Born in Nanaimo on February 11, 1926, Fred Andrew Fulla grew up in the Hub City, excelling at lacrosse, hockey and baseball. And it was in junior hockey where Fred tended goal – in lacrosse, he played the forward position.

Not yet out of his teens, Fred served a one-year stint in the navy aboard a Canadian ship attached to an American task force in the South Pacific.

After returning home in 1946, Fred joined the Nanaimo Senior “B’ lacrosse team. One night, the netminder on his team was injured – Fred volunteered his services: after all, he spent several years play8ing goal in hockey.

With that, his lacrosse future was established.

Fred and his Nanaimo mates remained at the Senior “B’ level until 1951 when the club entered the Senior “A” Inter-City Lacrosse League. Fulla proved to be outstanding, his team rather woeful. Nanaimo managed only four victories in 32 attempts but, despite the poor performance by the club, Fulla captured the Ed Bayley Trophy as the league’s rookie-of-the-year.

As Fulla’s reputation grew, so did his padding. Some observers even went as far as to accuse him of covering his bulky belly with a crib mattress. True or not, the Canadian Lacrosse Association rules and regulations were amended to require goalies to wear pads that conformed to the shape of the body.

Undeterred, Fulla’s fortunes continued to grow along with those of his team. He was named the league’s top netminder (Leo Nicholson Trophy) in 1954 and 1955 but Nanaimo was still playing second fiddle to rival Victoria Shamrocks. When Victoria advanced to the Mann Cup against Peterborough I 1955, Fulla was appointed standby goalie in the event that either team’s goalie was injured during the series.

He didn’t see Mann Cup action in 1955 but, one year later, Fulla and his Timbermen cohorts finally made it to the national championship. Nanaimo’s lineup now boasted former Peterborough stars Arnie Dugan, Harry Wipper, Don Ashbee and Bob Allan. The Eastern team could have used their help -Nanaimo captured its first Canadian title, beating Peterborough 4-1

Nicknamed “Fabulous Freddie, ” the veteran netminder again was again the backbone for Nanaimo when it reached the 1060 Mann Cup finals: but, this time, the East prevailed – Port Credit took the national title 4-1.

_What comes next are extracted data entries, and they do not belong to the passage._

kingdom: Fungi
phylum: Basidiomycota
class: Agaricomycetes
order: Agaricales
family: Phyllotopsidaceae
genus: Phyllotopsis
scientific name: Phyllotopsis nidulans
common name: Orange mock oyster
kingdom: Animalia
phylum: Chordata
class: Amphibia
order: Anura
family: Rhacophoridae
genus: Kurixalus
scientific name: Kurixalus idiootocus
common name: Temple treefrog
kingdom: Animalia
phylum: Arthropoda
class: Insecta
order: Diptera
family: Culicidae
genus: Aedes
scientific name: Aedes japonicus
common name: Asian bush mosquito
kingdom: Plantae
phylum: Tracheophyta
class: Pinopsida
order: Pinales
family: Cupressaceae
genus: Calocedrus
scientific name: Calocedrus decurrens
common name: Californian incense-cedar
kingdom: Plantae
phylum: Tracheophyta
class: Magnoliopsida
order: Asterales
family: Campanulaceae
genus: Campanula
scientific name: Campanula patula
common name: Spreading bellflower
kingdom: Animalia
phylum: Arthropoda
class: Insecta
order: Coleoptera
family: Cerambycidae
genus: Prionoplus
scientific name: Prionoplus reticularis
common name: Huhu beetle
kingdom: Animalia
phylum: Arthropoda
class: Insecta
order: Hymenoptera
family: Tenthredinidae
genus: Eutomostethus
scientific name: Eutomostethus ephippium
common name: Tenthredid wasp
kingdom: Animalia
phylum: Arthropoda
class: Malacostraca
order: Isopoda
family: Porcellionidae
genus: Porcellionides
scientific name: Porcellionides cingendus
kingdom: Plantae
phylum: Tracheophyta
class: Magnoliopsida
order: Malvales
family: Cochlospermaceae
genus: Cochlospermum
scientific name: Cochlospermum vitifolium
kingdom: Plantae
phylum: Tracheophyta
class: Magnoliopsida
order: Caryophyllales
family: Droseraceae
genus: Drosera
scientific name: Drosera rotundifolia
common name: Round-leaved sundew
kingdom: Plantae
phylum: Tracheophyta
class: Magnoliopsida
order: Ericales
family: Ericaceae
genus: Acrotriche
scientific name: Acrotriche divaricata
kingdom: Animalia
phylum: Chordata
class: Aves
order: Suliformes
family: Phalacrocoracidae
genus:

The following year, a wonky knee and a couple of slipped discs in his back reduced Fred’s play to part-time. He retired in 1062, turning over his chores to Gerry Shires: but his love of the game still whetted his competitive juices – he suited up with the Senior “B” Commercial Hotel team for another two seasons.

Now retired, but certainly not inactive. Fred spent years coaching minor lacrosse and hockey, holding executive positions with minor league baseball associations, chairing the local legion’s youth sports committee and, oh yes, jumping feet-first into golf, curling and bowling activities.

It was an incredible 11-year Senior “A” career, one in which he blocked 8,708 of a total of 12,311 shots blasted his way in 332 games – a 70.7 shot-saved average. Fred still holds the record for facing the most shots in one season – 1,492 in 1952.

Fred’s accomplishments carried him into the Canadian Lacrosse Hall of Fame in 1982.

For over 40 years, Fabulous Freddie was a service station operator I the Hub City, first at a station near the Tally Ho Island Inn and later on Terminal Avenue. When he retired in 1990 at the age of 65, the modest Fulla merely observed:

“I’ve got everything I wanted in life. Six or seven years ago, I got inducted into the Hall of Fame. So, as I say, I’ve had a lot out of life. ”

Sadly, his life ended November 25, 2001.